**Exercise prompt**. Leave the pictures behind and repeat all the entries exactly.

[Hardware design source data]
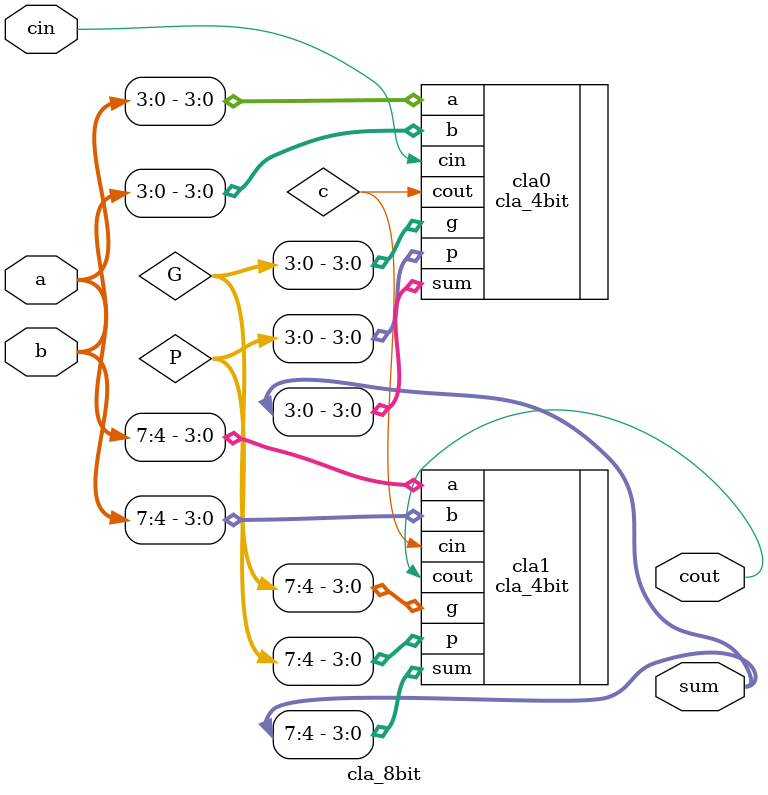
<source format=v>
module cla_8bit(
	output [7:0] sum,
	output cout,
	input [7:0] a, b,
	input cin
);
wire c;
wire [7:0] P, G;
cla_4bit cla0(.a(a[3:0]), .b(b[3:0]), .cin(cin), .p(P[3:0]), .g(G[3:0]), .sum(sum[3:0]), .cout(c));
cla_4bit cla1(.a(a[7:4]), .b(b[7:4]), .cin(c), .p(P[7:4]), .g(G[7:4]), .sum(sum[7:4]), .cout(cout));

endmodule
</source>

**Response**.
<source format=v>
module cla_8bit(
	output [7:0] sum,
	output cout,
	input [7:0] a, b,
	input cin
);
wire c;
wire [7:0] P, G;
cla_4bit cla0(.a(a[3:0]), .b(b[3:0]), .cin(cin), .p(P[3:0]), .g(G[3:0]), .sum(sum[3:0]), .cout(c));
cla_4bit cla1(.a(a[7:4]), .b(b[7:4]), .cin(c), .p(P[7:4]), .g(G[7:4]), .sum(sum[7:4]), .cout(cout));

endmodule
</source>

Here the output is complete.